The Royals are clearly hoping that Omar Infante’s miserable 2015 season (49 OPS+, dead last among the 211 players with 400 or more plate appearances last year) was simply the result of his nagging arm injuries, and that those ailments have been corrected by the surgery he had in November to remove bone chips from his right elbow. They do still owe Infante $17.75 million for the next two seasons (including the buyout of his 2018 option). Still, the Royals didn’t so much as upgrade the bench behind Infante or sign a potential platoon partner for him. If he struggles again, Kansas City's alternatives will be Christian Colon (who should have replaced Infante at second last year before Zobrist arrived but didn’t and is due to turn 27 in May) or another aggressive promotion for top prospect Raul Mondesi (who is just 20 and posted a .279 on-base percentage in Double A last year). All three are righthanded hitters.

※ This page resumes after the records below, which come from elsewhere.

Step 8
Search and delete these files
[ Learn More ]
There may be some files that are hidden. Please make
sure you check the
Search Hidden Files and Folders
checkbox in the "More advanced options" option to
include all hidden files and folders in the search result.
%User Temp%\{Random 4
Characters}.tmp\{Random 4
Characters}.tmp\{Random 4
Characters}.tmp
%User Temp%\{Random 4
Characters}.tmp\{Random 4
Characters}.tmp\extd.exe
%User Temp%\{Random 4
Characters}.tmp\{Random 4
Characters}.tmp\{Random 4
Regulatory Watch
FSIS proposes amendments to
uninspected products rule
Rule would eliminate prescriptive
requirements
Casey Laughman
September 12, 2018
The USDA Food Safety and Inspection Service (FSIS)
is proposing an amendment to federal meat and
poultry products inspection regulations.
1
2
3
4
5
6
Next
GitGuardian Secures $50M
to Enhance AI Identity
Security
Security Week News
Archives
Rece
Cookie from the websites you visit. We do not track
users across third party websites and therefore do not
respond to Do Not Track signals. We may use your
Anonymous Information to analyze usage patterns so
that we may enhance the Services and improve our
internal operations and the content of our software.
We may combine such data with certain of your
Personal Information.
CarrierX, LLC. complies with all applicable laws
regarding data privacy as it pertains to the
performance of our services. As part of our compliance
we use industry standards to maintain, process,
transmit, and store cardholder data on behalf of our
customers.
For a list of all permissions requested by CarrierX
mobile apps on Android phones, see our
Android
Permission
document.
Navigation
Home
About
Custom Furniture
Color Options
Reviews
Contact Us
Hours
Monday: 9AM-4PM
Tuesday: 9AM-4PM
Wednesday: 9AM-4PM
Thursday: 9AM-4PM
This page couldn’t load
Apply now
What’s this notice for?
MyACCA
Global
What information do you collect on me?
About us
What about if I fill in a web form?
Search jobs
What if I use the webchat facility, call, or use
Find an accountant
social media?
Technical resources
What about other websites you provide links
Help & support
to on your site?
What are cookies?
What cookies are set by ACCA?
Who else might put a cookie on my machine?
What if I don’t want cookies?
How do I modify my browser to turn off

One potential solution could be veteran switch-hitter Jimmy Rollins, who has never started a game at second base but is said to be open to moving to the keystone. The Royals may even be able to get him into camp as a non-roster invitee on a split contract given the overall lack of interest in his services this off-season.
Preliminary Grade: B+
I don’t like the Kennedy deal, but I follow the Royals’ thinking on it, and they did need to sign someone to fill out their rotation. At the very least, Kennedy has a clean injury history, and that deal will look a lot better if he elects to opt out after the 2017 season, turning a five-year, $70 million deal into a two-year, $27 million contract. Adding Kennedy and re-signing Young gives Kansas City the depth it needed in the rotation and allows the overspill (most likely Duffy) to help out in the bullpen, where replacing Madson with Soria looks like an upgrade to my eyes. What this grade ultimately comes down to, however, is Gordon. The Royals' entire off-season hinged on being able to retain Gordon, and they not only kept him, but also did so at a bargain price.